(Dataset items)
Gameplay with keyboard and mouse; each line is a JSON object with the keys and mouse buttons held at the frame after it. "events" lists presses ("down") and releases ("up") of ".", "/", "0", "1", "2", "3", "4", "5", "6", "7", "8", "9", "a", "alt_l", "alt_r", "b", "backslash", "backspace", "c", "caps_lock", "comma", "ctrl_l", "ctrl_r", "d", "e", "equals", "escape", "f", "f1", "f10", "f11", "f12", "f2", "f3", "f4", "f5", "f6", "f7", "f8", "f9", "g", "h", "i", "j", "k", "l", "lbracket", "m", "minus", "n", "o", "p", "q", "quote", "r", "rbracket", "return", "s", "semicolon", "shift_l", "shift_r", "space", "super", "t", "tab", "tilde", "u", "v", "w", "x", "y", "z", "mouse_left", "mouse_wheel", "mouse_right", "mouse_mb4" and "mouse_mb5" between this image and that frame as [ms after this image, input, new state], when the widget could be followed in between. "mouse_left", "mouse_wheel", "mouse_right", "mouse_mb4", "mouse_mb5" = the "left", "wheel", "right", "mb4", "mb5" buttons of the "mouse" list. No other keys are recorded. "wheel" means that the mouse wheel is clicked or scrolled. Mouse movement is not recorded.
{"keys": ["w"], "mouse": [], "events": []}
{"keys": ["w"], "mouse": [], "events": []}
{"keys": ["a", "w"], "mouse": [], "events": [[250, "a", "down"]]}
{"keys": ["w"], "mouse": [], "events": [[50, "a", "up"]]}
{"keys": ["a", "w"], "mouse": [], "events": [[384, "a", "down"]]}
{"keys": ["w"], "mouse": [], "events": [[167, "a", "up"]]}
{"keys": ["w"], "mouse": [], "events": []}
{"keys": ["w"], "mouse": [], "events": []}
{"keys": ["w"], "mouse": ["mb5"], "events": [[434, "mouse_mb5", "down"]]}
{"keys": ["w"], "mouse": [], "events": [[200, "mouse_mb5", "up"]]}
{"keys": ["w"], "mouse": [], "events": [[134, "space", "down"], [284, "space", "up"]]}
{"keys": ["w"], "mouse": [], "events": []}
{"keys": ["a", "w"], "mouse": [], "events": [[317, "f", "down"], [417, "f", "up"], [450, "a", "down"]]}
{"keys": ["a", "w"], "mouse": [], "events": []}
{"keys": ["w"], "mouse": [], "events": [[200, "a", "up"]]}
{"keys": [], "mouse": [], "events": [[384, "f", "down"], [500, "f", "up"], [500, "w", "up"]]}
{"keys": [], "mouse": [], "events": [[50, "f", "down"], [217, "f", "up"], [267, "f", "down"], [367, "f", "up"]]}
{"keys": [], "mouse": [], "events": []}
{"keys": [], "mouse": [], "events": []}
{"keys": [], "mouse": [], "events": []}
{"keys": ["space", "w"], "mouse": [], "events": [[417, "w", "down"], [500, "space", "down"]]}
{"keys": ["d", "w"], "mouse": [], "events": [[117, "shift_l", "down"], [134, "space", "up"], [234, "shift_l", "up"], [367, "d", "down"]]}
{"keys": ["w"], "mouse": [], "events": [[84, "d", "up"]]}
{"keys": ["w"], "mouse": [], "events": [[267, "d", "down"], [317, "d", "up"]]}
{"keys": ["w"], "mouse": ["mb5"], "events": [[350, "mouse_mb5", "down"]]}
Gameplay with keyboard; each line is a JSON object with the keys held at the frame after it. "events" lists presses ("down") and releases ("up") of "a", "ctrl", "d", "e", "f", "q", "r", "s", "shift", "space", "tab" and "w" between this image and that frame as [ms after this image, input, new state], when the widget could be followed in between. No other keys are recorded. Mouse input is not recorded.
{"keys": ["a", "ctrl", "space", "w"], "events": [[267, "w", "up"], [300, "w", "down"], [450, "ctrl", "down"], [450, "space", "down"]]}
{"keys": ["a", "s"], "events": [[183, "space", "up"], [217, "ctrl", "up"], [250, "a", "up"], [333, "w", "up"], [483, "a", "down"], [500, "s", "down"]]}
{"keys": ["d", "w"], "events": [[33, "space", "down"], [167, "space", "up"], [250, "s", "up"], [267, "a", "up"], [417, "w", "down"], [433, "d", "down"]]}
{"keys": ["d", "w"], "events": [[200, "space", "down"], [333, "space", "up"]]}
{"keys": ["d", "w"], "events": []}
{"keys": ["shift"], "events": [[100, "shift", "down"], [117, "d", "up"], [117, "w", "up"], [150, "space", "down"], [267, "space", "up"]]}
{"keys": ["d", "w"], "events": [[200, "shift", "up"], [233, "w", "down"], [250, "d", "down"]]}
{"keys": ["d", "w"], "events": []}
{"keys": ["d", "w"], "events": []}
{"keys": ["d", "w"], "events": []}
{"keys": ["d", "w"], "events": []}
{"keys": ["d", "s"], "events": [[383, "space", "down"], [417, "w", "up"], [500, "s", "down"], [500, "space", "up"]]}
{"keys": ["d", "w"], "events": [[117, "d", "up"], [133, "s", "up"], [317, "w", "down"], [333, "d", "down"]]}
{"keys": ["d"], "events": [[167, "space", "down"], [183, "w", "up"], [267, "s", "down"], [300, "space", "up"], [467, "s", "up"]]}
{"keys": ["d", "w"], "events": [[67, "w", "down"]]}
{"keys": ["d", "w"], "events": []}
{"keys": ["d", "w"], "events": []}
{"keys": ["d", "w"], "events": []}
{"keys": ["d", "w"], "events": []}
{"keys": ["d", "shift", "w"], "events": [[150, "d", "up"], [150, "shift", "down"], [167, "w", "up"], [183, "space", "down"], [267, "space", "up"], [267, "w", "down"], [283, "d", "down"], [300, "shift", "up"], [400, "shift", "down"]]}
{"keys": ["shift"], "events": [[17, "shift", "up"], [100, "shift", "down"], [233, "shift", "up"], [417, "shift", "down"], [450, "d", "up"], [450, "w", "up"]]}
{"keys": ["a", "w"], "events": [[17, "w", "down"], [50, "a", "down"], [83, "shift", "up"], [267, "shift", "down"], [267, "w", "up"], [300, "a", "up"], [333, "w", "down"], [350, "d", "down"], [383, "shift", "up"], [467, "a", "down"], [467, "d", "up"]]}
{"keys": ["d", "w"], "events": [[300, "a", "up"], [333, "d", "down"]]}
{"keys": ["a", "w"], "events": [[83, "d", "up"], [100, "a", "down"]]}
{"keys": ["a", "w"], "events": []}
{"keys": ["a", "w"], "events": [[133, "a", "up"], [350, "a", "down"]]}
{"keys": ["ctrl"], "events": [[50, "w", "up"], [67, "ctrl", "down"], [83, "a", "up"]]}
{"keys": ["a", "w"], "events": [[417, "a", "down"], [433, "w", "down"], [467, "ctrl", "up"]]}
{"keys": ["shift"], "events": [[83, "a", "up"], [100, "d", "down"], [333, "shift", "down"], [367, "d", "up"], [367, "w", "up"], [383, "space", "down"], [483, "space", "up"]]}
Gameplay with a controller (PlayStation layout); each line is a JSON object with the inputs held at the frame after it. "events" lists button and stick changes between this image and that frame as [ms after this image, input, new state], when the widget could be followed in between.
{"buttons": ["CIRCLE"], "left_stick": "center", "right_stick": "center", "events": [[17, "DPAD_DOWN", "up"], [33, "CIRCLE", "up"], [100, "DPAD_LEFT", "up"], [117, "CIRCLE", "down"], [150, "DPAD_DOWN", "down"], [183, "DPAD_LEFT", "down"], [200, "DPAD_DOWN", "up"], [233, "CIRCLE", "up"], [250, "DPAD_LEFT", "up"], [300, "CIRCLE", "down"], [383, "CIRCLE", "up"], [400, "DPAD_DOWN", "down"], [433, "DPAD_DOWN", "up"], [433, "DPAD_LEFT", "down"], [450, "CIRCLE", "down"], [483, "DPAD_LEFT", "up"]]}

TASK INSTRUCTIONS –
Reproduce every line above, keeping each word exactly as it appears.

TASK OUTPUT –
Gameplay with keyboard and mouse; each line is a JSON object with the keys and mouse buttons held at the frame after it. "events" lists presses ("down") and releases ("up") of ".", "/", "0", "1", "2", "3", "4", "5", "6", "7", "8", "9", "a", "alt_l", "alt_r", "b", "backslash", "backspace", "c", "caps_lock", "comma", "ctrl_l", "ctrl_r", "d", "e", "equals", "escape", "f", "f1", "f10", "f11", "f12", "f2", "f3", "f4", "f5", "f6", "f7", "f8", "f9", "g", "h", "i", "j", "k", "l", "lbracket", "m", "minus", "n", "o", "p", "q", "quote", "r", "rbracket", "return", "s", "semicolon", "shift_l", "shift_r", "space", "super", "t", "tab", "tilde", "u", "v", "w", "x", "y", "z", "mouse_left", "mouse_wheel", "mouse_right", "mouse_mb4" and "mouse_mb5" between this image and that frame as [ms after this image, input, new state], when the widget could be followed in between. "mouse_left", "mouse_wheel", "mouse_right", "mouse_mb4", "mouse_mb5" = the "left", "wheel", "right", "mb4", "mb5" buttons of the "mouse" list. No other keys are recorded. "wheel" means that the mouse wheel is clicked or scrolled. Mouse movement is not recorded.
{"keys": ["w"], "mouse": [], "events": []}
{"keys": ["w"], "mouse": [], "events": []}
{"keys": ["a", "w"], "mouse": [], "events": [[250, "a", "down"]]}
{"keys": ["w"], "mouse": [], "events": [[50, "a", "up"]]}
{"keys": ["a", "w"], "mouse": [], "events": [[384, "a", "down"]]}
{"keys": ["w"], "mouse": [], "events": [[167, "a", "up"]]}
{"keys": ["w"], "mouse": [], "events": []}
{"keys": ["w"], "mouse": [], "events": []}
{"keys": ["w"], "mouse": ["mb5"], "events": [[434, "mouse_mb5", "down"]]}
{"keys": ["w"], "mouse": [], "events": [[200, "mouse_mb5", "up"]]}
{"keys": ["w"], "mouse": [], "events": [[134, "space", "down"], [284, "space", "up"]]}
{"keys": ["w"], "mouse": [], "events": []}
{"keys": ["a", "w"], "mouse": [], "events": [[317, "f", "down"], [417, "f", "up"], [450, "a", "down"]]}
{"keys": ["a", "w"], "mouse": [], "events": []}
{"keys": ["w"], "mouse": [], "events": [[200, "a", "up"]]}
{"keys": [], "mouse": [], "events": [[384, "f", "down"], [500, "f", "up"], [500, "w", "up"]]}
{"keys": [], "mouse": [], "events": [[50, "f", "down"], [217, "f", "up"], [267, "f", "down"], [367, "f", "up"]]}
{"keys": [], "mouse": [], "events": []}
{"keys": [], "mouse": [], "events": []}
{"keys": [], "mouse": [], "events": []}
{"keys": ["space", "w"], "mouse": [], "events": [[417, "w", "down"], [500, "space", "down"]]}
{"keys": ["d", "w"], "mouse": [], "events": [[117, "shift_l", "down"], [134, "space", "up"], [234, "shift_l", "up"], [367, "d", "down"]]}
{"keys": ["w"], "mouse": [], "events": [[84, "d", "up"]]}
{"keys": ["w"], "mouse": [], "events": [[267, "d", "down"], [317, "d", "up"]]}
{"keys": ["w"], "mouse": ["mb5"], "events": [[350, "mouse_mb5", "down"]]}
Gameplay with keyboard; each line is a JSON object with the keys held at the frame after it. "events" lists presses ("down") and releases ("up") of "a", "ctrl", "d", "e", "f", "q", "r", "s", "shift", "space", "tab" and "w" between this image and that frame as [ms after this image, input, new state], when the widget could be followed in between. No other keys are recorded. Mouse input is not recorded.
{"keys": ["a", "ctrl", "space", "w"], "events": [[267, "w", "up"], [300, "w", "down"], [450, "ctrl", "down"], [450, "space", "down"]]}
{"keys": ["a", "s"], "events": [[183, "space", "up"], [217, "ctrl", "up"], [250, "a", "up"], [333, "w", "up"], [483, "a", "down"], [500, "s", "down"]]}
{"keys": ["d", "w"], "events": [[33, "space", "down"], [167, "space", "up"], [250, "s", "up"], [267, "a", "up"], [417, "w", "down"], [433, "d", "down"]]}
{"keys": ["d", "w"], "events": [[200, "space", "down"], [333, "space", "up"]]}
{"keys": ["d", "w"], "events": []}
{"keys": ["shift"], "events": [[100, "shift", "down"], [117, "d", "up"], [117, "w", "up"], [150, "space", "down"], [267, "space", "up"]]}
{"keys": ["d", "w"], "events": [[200, "shift", "up"], [233, "w", "down"], [250, "d", "down"]]}
{"keys": ["d", "w"], "events": []}
{"keys": ["d", "w"], "events": []}
{"keys": ["d", "w"], "events": []}
{"keys": ["d", "w"], "events": []}
{"keys": ["d", "s"], "events": [[383, "space", "down"], [417, "w", "up"], [500, "s", "down"], [500, "space", "up"]]}
{"keys": ["d", "w"], "events": [[117, "d", "up"], [133, "s", "up"], [317, "w", "down"], [333, "d", "down"]]}
{"keys": ["d"], "events": [[167, "space", "down"], [183, "w", "up"], [267, "s", "down"], [300, "space", "up"], [467, "s", "up"]]}
{"keys": ["d", "w"], "events": [[67, "w", "down"]]}
{"keys": ["d", "w"], "events": []}
{"keys": ["d", "w"], "events": []}
{"keys": ["d", "w"], "events": []}
{"keys": ["d", "w"], "events": []}
{"keys": ["d", "shift", "w"], "events": [[150, "d", "up"], [150, "shift", "down"], [167, "w", "up"], [183, "space", "down"], [267, "space", "up"], [267, "w", "down"], [283, "d", "down"], [300, "shift", "up"], [400, "shift", "down"]]}
{"keys": ["shift"], "events": [[17, "shift", "up"], [100, "shift", "down"], [233, "shift", "up"], [417, "shift", "down"], [450, "d", "up"], [450, "w", "up"]]}
{"keys": ["a", "w"], "events": [[17, "w", "down"], [50, "a", "down"], [83, "shift", "up"], [267, "shift", "down"], [267, "w", "up"], [300, "a", "up"], [333, "w", "down"], [350, "d", "down"], [383, "shift", "up"], [467, "a", "down"], [467, "d", "up"]]}
{"keys": ["d", "w"], "events": [[300, "a", "up"], [333, "d", "down"]]}
{"keys": ["a", "w"], "events": [[83, "d", "up"], [100, "a", "down"]]}
{"keys": ["a", "w"], "events": []}
{"keys": ["a", "w"], "events": [[133, "a", "up"], [350, "a", "down"]]}
{"keys": ["ctrl"], "events": [[50, "w", "up"], [67, "ctrl", "down"], [83, "a", "up"]]}
{"keys": ["a", "w"], "events": [[417, "a", "down"], [433, "w", "down"], [467, "ctrl", "up"]]}
{"keys": ["shift"], "events": [[83, "a", "up"], [100, "d", "down"], [333, "shift", "down"], [367, "d", "up"], [367, "w", "up"], [383, "space", "down"], [483, "space", "up"]]}
Gameplay with a controller (PlayStation layout); each line is a JSON object with the inputs held at the frame after it. "events" lists button and stick changes between this image and that frame as [ms after this image, input, new state], when the widget could be followed in between.
{"buttons": ["CIRCLE"], "left_stick": "center", "right_stick": "center", "events": [[17, "DPAD_DOWN", "up"], [33, "CIRCLE", "up"], [100, "DPAD_LEFT", "up"], [117, "CIRCLE", "down"], [150, "DPAD_DOWN", "down"], [183, "DPAD_LEFT", "down"], [200, "DPAD_DOWN", "up"], [233, "CIRCLE", "up"], [250, "DPAD_LEFT", "up"], [300, "CIRCLE", "down"], [383, "CIRCLE", "up"], [400, "DPAD_DOWN", "down"], [433, "DPAD_DOWN", "up"], [433, "DPAD_LEFT", "down"], [450, "CIRCLE", "down"], [483, "DPAD_LEFT", "up"]]}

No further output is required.